Semplificazioni, il ddl di conversione del decreto in Aula lunedì 28

Roma, 25 gennaio – L’accordo di compromesso finalmente raggiunto da M5s e Lega sulla controversa questione delle trivelle (ovvero le concessioni per estrarre idrocarburi in mare), formalizzato in un emendamento al decreto Semplificazioni a firma del capogruppo M5S al Senato Stefano Patuanelli approvato ieri dalle Commissioni riunite Affari costituzionali e Lavori pubblici, rimuove un macigno nel percorso del provvedimento, che ora dovrebbe ragionevolmente accelerare il suo iter e procedere speditamente verso l’approvazione, che deve in ogni caso arrivare prima del termine del 12 febbraio.

L ‘AS n. 989 (il numero con cui è rubricato il ddl di conversione) è stato inserito all’ordine del giorno della seduta di Assembea di lunedì 28, quando – con circa una settimana di ritardo sui tempi originariamente previsti – comincerà l’esame in Aula.

Intanto, non tutte le tessere del mosaico sono andate a posto:  a ieri, erano infatti ancora molte le proposte emendative accantonate e in attesa di giudizio (tra queste, anche alcune riferite a farmacie e parafarmacie). Come già riferito dal nostro giornale,  sono invece stati gia recepiti nel testo emendamenti rilevanti come il n. 9.0.19 (anch’esso a firma di Patuanelli) che modifica la legge sulla concorrenza dell’agosto 2017 (commi 158 e 159), consentendo alle società di capitali di controllare, direttamente o indirettamente, non più del 10 per cento delle farmacie presenti nel territorio di una stessa Regione (il limite precedente era fissato al 20%). Il mancato rispetto del tetto sarà suscettibile di diffida e sanzioni da parte dall’Autorità garante della concorrenza e del mercato.

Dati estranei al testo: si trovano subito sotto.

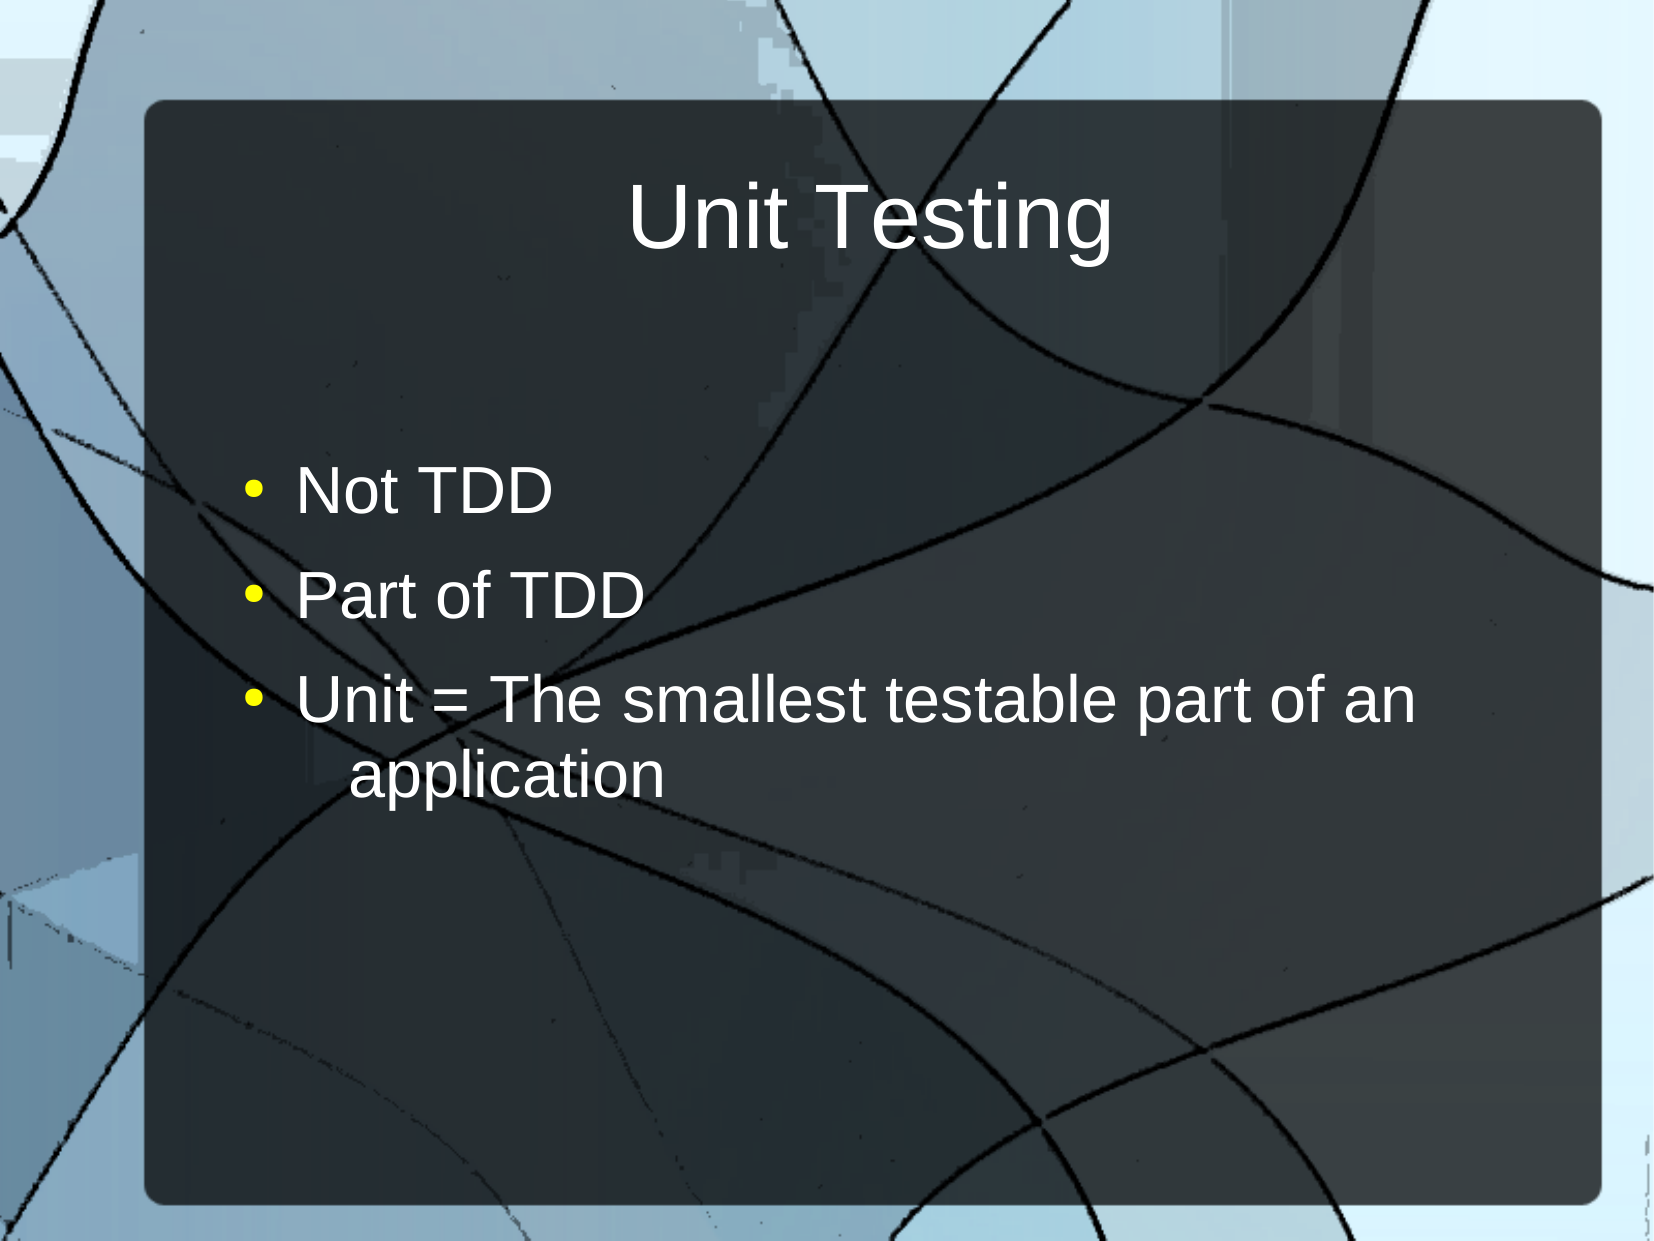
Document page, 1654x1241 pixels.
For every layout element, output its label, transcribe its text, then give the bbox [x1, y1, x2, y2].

list Not TDD Part of TDD Unit = The smallest testable part of an application [206, 349, 1571, 1034]
picture [0, 0, 1654, 1241]
title Unit Testing [159, 108, 1583, 325]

Un’altra proposta correttiva – ancora a prima firma di Patuanelli – già approvata dalle Commissioni riunite nella stessa seduta del 23 gennaio,  è quella  che  stabilisce che l’inserimento dei medicinali nell’elenco degli innovativi non ancora in commercio in Italia o non a carico del Ssn è subordinato alla negoziazione del prezzo tra l’azienda titolare dell’Aic e l’Aifa. Per i farmaci già presenti nell’elenco, invece, il prezzo massimo di cessione a carico del Ssn è quello già applicato e non può in ogni caso essere superiore al prezzo massimo di cessione già rimborsato dallo stesso Servizio sanitario nazionale per le altre indicazioni terapeutiche relative allo stesso medicinale.
Lo stesso emendamento (per la cronaca, si tratta del n. 9.0.22)  prevede modifiche al decreto legislativo 219/06, stabilendo che il titolare dell’Aic di un farmaco, in caso di interruzione temporanea o definitiva della commercializzazione nel territorio nazionale, dovrà darne comunicazione all’Aifa almeno quattro mesi prima dell’interruzione (la norma attuale prevede un preavviso di soli due mesi).  Salvo che il fatto costituisca reato, in caso di violazione “il responsabile dell’immissione in commercio del medicinale è soggetto alla sanzione amministrativa da euro ventimila a euro duecentomila”. Analoga sanzione amministrativa (fatta salva la facoltà dell’Aifa di revoca dell’autorizzazione al commercio) anche per il titolare di Aic che apporta una modifica a un medicinale, o al relativo confezionamento o agli stampati senza l’autorizzazione prevista.